▶ Task directions:
Lines to return, exactly: from the line with "X184158571Y-74080714D01*" to the line with "X185491904Y-74080714D02*" in the entries below, both included.
── Source records ──
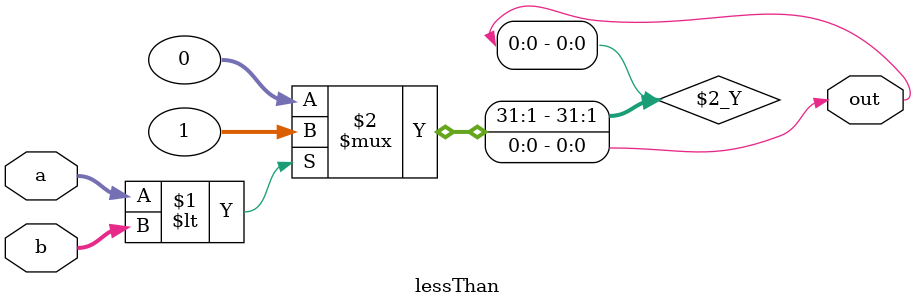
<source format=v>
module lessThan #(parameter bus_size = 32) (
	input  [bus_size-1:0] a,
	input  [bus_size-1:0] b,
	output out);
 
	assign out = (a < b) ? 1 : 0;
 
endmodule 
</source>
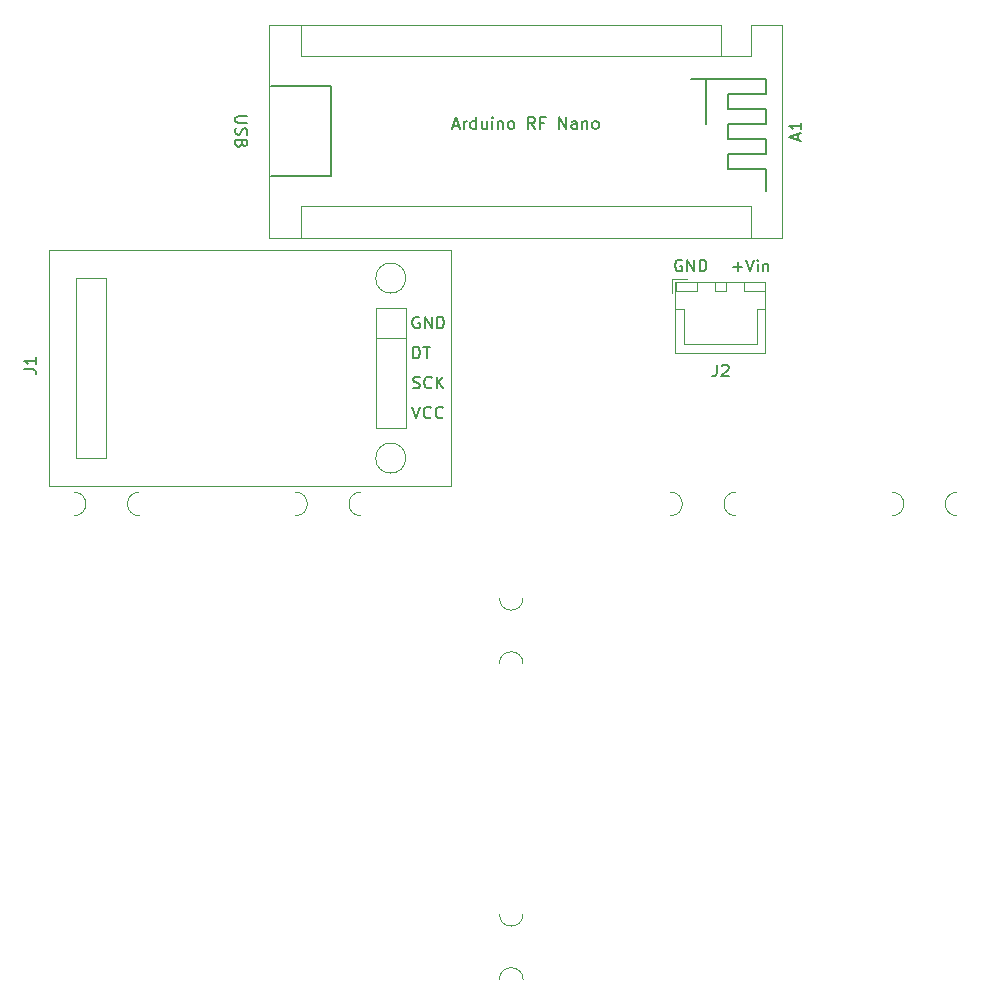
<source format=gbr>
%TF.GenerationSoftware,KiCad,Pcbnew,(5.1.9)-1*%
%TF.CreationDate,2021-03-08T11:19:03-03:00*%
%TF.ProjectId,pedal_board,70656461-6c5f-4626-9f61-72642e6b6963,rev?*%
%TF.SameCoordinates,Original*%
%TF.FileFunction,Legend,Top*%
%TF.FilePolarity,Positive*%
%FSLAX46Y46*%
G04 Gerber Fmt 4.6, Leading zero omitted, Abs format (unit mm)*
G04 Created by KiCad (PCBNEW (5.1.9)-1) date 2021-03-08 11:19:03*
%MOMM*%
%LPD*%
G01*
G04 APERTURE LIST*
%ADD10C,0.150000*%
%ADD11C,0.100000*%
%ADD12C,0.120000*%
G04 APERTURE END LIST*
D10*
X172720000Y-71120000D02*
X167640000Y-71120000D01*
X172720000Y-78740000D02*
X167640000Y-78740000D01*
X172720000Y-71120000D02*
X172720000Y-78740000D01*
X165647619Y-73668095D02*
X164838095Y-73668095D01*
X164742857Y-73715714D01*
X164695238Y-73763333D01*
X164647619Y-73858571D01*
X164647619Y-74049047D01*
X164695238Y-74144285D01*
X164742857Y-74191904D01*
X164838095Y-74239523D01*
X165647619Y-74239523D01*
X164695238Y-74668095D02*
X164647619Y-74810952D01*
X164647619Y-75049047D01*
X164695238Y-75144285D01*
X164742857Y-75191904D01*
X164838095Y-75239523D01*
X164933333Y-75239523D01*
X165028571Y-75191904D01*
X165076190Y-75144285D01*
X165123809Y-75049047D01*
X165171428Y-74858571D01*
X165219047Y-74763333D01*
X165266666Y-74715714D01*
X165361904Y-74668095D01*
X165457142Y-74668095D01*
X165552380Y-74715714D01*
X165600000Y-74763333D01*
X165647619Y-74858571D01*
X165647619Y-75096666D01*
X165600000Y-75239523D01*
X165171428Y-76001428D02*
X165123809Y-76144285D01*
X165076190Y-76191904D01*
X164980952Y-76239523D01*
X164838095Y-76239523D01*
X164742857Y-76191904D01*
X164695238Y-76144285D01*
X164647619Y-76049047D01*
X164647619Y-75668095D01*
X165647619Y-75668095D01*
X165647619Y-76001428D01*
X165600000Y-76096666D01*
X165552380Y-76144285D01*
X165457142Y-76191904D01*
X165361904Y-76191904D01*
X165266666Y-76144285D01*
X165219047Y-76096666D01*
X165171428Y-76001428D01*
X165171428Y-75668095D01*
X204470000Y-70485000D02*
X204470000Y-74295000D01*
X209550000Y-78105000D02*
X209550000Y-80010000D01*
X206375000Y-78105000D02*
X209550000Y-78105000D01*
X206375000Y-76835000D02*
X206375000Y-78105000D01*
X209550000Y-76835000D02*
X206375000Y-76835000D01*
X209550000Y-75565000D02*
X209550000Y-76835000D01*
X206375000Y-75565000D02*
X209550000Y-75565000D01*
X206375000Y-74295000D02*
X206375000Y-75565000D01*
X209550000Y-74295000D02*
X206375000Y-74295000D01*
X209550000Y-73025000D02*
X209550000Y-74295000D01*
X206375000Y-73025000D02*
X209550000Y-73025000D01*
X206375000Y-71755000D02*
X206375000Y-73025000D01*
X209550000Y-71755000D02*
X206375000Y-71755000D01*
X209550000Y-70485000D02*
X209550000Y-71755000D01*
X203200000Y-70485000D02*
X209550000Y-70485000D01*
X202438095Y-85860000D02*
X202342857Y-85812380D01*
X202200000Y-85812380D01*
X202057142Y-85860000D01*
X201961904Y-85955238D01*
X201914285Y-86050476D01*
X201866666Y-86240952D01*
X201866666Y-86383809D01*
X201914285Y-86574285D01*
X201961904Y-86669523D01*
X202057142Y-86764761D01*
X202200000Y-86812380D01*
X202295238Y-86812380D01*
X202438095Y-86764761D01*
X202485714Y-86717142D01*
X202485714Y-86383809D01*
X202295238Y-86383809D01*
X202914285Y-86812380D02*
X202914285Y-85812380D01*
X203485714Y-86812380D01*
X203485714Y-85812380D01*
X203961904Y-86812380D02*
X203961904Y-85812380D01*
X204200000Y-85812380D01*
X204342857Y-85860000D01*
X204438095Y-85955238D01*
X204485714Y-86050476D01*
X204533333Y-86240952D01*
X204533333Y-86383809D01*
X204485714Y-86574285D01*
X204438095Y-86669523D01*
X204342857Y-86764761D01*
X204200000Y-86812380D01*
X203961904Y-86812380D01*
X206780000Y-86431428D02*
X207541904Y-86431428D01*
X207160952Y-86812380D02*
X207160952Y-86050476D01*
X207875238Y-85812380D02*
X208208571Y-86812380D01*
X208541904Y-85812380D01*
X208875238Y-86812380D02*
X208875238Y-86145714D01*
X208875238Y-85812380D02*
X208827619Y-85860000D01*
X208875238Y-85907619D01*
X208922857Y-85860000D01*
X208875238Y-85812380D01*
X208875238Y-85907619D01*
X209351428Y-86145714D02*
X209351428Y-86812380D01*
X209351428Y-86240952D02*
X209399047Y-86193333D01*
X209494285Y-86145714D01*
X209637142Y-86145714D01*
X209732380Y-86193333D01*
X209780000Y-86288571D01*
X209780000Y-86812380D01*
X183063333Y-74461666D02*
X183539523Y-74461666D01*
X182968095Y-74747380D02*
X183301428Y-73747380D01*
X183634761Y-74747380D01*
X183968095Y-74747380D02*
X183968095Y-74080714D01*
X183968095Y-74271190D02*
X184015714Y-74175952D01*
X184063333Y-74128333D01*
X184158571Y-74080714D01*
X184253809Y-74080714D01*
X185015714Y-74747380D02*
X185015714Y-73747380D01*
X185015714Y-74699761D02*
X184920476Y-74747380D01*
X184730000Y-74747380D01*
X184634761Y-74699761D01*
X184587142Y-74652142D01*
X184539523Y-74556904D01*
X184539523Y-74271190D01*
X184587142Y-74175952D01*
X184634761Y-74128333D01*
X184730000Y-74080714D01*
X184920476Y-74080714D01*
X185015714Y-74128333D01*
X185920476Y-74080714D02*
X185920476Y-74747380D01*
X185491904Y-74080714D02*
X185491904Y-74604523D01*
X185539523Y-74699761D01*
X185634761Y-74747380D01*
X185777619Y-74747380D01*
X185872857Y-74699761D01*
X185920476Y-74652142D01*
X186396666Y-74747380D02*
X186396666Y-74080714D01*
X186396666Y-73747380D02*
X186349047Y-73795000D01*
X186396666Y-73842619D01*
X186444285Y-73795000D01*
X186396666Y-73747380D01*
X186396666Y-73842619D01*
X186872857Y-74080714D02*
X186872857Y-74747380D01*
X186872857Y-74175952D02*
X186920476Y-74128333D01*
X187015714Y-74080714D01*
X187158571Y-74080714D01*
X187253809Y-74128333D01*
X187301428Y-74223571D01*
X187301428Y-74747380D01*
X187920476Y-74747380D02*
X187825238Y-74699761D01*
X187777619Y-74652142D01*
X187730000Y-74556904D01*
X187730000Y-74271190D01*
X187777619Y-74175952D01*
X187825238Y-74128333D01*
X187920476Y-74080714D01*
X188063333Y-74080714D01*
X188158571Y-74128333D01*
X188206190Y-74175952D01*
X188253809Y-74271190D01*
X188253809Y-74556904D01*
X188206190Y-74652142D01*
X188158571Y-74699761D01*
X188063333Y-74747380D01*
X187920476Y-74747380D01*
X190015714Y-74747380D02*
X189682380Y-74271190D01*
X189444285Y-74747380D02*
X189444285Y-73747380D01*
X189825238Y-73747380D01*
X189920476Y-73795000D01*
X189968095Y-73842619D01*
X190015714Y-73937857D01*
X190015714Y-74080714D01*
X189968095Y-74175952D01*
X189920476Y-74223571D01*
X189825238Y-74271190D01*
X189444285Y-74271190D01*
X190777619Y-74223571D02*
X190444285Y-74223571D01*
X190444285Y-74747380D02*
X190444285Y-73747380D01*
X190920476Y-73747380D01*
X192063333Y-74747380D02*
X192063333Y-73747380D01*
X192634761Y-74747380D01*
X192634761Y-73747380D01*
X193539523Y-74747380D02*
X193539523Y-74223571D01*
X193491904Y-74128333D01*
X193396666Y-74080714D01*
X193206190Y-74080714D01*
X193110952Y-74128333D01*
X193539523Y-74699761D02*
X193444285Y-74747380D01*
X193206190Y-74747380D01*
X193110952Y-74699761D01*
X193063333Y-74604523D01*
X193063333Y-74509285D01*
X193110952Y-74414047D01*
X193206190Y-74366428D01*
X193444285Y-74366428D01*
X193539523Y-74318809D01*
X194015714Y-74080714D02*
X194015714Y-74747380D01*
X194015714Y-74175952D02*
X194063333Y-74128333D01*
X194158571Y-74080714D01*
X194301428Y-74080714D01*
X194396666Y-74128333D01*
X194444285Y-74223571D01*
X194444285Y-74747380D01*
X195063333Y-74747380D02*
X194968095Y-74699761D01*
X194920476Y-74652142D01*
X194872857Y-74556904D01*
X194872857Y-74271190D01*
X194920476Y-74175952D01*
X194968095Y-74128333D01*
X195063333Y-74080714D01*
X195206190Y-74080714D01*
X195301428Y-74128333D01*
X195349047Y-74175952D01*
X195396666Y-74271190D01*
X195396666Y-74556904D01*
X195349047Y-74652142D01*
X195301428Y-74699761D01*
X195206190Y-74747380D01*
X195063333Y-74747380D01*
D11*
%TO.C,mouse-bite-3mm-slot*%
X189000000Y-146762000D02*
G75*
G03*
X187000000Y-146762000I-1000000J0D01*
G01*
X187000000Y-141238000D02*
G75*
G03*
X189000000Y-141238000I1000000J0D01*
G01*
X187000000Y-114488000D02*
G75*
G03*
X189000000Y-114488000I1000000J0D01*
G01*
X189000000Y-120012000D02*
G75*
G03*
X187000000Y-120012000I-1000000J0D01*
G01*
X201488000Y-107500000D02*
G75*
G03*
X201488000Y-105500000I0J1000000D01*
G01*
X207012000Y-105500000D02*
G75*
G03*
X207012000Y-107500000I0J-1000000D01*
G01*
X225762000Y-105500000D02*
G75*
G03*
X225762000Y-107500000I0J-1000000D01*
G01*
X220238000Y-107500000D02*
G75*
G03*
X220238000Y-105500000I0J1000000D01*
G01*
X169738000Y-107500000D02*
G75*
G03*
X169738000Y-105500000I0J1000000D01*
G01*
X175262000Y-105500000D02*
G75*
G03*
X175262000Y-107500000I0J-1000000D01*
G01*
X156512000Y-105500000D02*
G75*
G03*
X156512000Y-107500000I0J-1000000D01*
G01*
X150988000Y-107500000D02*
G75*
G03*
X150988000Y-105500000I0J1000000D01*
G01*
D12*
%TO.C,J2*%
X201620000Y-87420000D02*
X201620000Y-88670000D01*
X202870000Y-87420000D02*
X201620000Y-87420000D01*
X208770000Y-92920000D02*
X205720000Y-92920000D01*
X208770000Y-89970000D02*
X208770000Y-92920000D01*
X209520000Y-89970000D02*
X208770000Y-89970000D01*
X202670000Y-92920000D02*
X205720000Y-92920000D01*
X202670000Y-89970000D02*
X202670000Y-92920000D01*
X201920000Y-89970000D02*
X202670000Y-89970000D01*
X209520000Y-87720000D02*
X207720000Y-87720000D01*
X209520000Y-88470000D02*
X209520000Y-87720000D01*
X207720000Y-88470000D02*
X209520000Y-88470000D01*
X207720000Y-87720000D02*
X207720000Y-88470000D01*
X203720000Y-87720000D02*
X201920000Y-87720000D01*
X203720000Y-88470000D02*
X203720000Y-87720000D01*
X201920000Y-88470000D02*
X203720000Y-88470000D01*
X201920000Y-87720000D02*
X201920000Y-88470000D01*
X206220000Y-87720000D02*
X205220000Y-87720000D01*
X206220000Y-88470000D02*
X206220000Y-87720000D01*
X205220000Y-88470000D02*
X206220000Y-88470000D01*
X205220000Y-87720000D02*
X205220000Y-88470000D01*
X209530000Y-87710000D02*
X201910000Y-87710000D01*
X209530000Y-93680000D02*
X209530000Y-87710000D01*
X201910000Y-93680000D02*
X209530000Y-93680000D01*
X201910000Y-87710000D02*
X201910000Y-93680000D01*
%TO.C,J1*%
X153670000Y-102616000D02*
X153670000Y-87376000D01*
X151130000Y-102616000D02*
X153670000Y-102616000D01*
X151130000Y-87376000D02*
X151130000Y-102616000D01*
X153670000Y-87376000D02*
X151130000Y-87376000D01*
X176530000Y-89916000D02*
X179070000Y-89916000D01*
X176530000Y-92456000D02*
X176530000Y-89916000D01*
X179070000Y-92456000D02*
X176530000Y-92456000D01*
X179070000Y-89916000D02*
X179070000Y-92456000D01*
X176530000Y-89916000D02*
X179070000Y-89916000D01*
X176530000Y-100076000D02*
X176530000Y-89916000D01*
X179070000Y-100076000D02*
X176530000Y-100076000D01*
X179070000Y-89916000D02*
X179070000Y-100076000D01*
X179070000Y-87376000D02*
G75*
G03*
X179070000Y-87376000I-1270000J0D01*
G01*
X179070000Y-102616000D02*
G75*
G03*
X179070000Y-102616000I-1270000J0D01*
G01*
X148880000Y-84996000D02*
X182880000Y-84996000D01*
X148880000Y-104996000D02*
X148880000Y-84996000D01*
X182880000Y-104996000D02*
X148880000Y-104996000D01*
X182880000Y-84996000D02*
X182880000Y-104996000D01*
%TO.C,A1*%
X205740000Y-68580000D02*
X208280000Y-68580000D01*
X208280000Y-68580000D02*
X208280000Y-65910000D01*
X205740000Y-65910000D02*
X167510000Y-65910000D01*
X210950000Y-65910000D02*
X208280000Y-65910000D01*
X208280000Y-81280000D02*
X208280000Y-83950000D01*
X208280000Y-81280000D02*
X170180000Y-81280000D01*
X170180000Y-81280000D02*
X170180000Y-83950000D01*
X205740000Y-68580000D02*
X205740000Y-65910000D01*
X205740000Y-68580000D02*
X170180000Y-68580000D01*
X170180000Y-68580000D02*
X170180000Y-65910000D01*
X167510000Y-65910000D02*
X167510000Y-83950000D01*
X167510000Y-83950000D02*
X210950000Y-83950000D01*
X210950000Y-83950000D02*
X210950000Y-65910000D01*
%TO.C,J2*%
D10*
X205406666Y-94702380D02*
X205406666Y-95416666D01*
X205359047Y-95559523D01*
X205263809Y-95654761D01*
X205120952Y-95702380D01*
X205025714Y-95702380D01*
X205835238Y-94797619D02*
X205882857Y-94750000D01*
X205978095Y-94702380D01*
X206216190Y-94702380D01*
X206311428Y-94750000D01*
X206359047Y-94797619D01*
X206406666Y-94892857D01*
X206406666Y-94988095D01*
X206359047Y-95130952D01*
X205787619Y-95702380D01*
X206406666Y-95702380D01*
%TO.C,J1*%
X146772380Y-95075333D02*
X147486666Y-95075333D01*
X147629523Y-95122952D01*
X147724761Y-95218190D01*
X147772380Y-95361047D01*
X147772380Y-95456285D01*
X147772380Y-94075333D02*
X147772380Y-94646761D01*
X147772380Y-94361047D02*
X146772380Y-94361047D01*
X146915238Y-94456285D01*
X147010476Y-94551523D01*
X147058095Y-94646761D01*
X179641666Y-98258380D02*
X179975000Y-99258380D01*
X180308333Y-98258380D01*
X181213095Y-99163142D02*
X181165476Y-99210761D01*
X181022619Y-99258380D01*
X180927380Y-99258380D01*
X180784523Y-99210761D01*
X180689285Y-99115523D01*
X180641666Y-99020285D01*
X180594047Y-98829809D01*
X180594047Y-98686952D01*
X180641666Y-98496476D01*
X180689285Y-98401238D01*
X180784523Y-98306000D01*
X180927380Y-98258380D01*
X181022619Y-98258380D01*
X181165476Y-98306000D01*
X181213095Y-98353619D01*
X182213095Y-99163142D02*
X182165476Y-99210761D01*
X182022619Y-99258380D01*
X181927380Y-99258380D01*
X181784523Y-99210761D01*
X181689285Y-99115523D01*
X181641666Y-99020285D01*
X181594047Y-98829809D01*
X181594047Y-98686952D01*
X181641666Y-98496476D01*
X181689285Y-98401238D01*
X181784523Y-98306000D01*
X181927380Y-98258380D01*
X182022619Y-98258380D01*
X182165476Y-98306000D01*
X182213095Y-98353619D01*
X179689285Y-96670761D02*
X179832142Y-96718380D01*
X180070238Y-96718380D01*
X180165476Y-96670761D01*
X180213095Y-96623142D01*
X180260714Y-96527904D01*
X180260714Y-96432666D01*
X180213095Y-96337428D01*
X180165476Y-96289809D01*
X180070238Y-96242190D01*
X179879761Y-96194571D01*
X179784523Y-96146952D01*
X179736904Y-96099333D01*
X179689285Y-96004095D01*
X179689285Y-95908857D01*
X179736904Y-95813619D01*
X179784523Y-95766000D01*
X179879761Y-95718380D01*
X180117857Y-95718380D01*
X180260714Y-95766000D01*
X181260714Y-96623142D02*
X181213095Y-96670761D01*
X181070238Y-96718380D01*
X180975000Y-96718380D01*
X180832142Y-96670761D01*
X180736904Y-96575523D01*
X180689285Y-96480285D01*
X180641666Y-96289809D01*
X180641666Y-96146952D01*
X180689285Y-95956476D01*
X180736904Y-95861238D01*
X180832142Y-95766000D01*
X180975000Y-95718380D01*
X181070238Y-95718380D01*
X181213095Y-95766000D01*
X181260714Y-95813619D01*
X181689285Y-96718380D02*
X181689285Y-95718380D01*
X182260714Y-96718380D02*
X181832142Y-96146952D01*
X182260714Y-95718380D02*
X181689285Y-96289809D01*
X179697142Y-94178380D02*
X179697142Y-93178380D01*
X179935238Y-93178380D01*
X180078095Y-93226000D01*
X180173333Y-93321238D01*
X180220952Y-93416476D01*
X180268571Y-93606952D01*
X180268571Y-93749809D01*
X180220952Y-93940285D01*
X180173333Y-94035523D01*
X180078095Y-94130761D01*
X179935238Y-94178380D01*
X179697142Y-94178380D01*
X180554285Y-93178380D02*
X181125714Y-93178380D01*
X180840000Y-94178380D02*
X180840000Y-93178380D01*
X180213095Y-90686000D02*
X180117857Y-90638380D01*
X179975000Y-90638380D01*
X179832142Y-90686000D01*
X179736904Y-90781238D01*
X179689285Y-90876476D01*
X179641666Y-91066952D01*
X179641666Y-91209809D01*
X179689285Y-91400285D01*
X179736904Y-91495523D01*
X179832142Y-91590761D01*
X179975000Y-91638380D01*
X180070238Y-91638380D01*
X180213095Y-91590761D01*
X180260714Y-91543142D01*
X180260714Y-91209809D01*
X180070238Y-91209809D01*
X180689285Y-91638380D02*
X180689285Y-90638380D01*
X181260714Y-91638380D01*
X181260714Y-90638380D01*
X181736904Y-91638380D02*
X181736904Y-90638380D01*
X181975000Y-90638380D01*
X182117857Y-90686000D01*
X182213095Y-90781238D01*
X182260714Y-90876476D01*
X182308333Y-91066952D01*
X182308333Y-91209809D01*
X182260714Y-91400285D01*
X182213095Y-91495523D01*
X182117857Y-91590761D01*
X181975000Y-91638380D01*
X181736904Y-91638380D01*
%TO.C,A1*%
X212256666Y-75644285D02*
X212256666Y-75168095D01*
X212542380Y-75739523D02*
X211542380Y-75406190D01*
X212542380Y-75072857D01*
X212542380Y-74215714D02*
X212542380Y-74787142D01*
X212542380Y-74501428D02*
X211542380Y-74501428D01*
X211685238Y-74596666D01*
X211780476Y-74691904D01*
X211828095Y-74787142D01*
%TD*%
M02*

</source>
───
▶ Exercise result:
X184158571Y-74080714D01*
X184253809Y-74080714D01*
X185015714Y-74747380D02*
X185015714Y-73747380D01*
X185015714Y-74699761D02*
X184920476Y-74747380D01*
X184730000Y-74747380D01*
X184634761Y-74699761D01*
X184587142Y-74652142D01*
X184539523Y-74556904D01*
X184539523Y-74271190D01*
X184587142Y-74175952D01*
X184634761Y-74128333D01*
X184730000Y-74080714D01*
X184920476Y-74080714D01*
X185015714Y-74128333D01*
X185920476Y-74080714D02*
X185920476Y-74747380D01*
X185491904Y-74080714D02*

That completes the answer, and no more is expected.